═══ Data listing

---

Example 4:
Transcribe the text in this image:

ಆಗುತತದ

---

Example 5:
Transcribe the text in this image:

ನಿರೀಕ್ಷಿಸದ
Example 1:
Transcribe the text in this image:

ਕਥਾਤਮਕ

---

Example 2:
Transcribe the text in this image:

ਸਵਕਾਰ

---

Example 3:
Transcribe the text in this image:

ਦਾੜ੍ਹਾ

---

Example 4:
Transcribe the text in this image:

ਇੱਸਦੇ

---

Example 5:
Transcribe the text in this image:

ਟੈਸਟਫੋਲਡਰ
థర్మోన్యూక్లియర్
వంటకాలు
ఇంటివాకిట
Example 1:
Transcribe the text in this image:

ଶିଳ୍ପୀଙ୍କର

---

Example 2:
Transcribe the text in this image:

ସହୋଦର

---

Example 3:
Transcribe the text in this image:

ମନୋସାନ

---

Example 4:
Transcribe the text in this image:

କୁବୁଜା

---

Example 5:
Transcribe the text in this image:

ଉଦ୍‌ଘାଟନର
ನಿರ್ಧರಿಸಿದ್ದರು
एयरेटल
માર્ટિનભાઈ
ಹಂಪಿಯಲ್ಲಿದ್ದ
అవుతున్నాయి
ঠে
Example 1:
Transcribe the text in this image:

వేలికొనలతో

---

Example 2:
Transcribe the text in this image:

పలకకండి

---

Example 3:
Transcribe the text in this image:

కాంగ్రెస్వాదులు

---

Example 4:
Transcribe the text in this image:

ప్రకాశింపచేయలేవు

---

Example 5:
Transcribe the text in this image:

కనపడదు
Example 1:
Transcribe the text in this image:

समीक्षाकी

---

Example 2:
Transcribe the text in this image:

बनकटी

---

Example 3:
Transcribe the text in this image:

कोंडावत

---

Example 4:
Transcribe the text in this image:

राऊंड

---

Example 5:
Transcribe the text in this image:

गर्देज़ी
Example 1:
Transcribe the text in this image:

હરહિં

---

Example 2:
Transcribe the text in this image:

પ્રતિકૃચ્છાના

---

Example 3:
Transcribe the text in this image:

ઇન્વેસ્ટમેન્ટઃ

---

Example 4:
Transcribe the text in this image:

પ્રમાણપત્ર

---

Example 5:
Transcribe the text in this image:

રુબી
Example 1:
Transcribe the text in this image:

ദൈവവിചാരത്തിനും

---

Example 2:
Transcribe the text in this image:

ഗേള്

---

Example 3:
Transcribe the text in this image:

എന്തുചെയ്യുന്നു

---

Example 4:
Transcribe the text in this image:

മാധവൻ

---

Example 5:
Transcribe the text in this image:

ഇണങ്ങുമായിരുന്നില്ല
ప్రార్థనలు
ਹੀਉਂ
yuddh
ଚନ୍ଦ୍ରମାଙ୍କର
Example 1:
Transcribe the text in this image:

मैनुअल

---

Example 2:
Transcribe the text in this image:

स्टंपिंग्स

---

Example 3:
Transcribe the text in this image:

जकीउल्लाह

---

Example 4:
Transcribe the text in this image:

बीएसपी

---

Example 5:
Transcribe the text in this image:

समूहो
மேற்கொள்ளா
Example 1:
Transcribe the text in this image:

══════

How to complete this task: Print all of the data exactly as it was given.

Answer section:
---

Example 4:
Transcribe the text in this image:

ಆಗುತತದ

---

Example 5:
Transcribe the text in this image:

ನಿರೀಕ್ಷಿಸದ
Example 1:
Transcribe the text in this image:

ਕਥਾਤਮਕ

---

Example 2:
Transcribe the text in this image:

ਸਵਕਾਰ

---

Example 3:
Transcribe the text in this image:

ਦਾੜ੍ਹਾ

---

Example 4:
Transcribe the text in this image:

ਇੱਸਦੇ

---

Example 5:
Transcribe the text in this image:

ਟੈਸਟਫੋਲਡਰ
థర్మోన్యూక్లియర్
వంటకాలు
ఇంటివాకిట
Example 1:
Transcribe the text in this image:

ଶିଳ୍ପୀଙ୍କର

---

Example 2:
Transcribe the text in this image:

ସହୋଦର

---

Example 3:
Transcribe the text in this image:

ମନୋସାନ

---

Example 4:
Transcribe the text in this image:

କୁବୁଜା

---

Example 5:
Transcribe the text in this image:

ଉଦ୍‌ଘାଟନର
ನಿರ್ಧರಿಸಿದ್ದರು
एयरेटल
માર્ટિનભાઈ
ಹಂಪಿಯಲ್ಲಿದ್ದ
అవుతున్నాయి
ঠে
Example 1:
Transcribe the text in this image:

వేలికొనలతో

---

Example 2:
Transcribe the text in this image:

పలకకండి

---

Example 3:
Transcribe the text in this image:

కాంగ్రెస్వాదులు

---

Example 4:
Transcribe the text in this image:

ప్రకాశింపచేయలేవు

---

Example 5:
Transcribe the text in this image:

కనపడదు
Example 1:
Transcribe the text in this image:

समीक्षाकी

---

Example 2:
Transcribe the text in this image:

बनकटी

---

Example 3:
Transcribe the text in this image:

कोंडावत

---

Example 4:
Transcribe the text in this image:

राऊंड

---

Example 5:
Transcribe the text in this image:

गर्देज़ी
Example 1:
Transcribe the text in this image:

હરહિં

---

Example 2:
Transcribe the text in this image:

પ્રતિકૃચ્છાના

---

Example 3:
Transcribe the text in this image:

ઇન્વેસ્ટમેન્ટઃ

---

Example 4:
Transcribe the text in this image:

પ્રમાણપત્ર

---

Example 5:
Transcribe the text in this image:

રુબી
Example 1:
Transcribe the text in this image:

ദൈവവിചാരത്തിനും

---

Example 2:
Transcribe the text in this image:

ഗേള്

---

Example 3:
Transcribe the text in this image:

എന്തുചെയ്യുന്നു

---

Example 4:
Transcribe the text in this image:

മാധവൻ

---

Example 5:
Transcribe the text in this image:

ഇണങ്ങുമായിരുന്നില്ല
ప్రార్థనలు
ਹੀਉਂ
yuddh
ଚନ୍ଦ୍ରମାଙ୍କର
Example 1:
Transcribe the text in this image:

मैनुअल

---

Example 2:
Transcribe the text in this image:

स्टंपिंग्स

---

Example 3:
Transcribe the text in this image:

जकीउल्लाह

---

Example 4:
Transcribe the text in this image:

बीएसपी

---

Example 5:
Transcribe the text in this image:

समूहो
மேற்கொள்ளா
Example 1:
Transcribe the text in this image:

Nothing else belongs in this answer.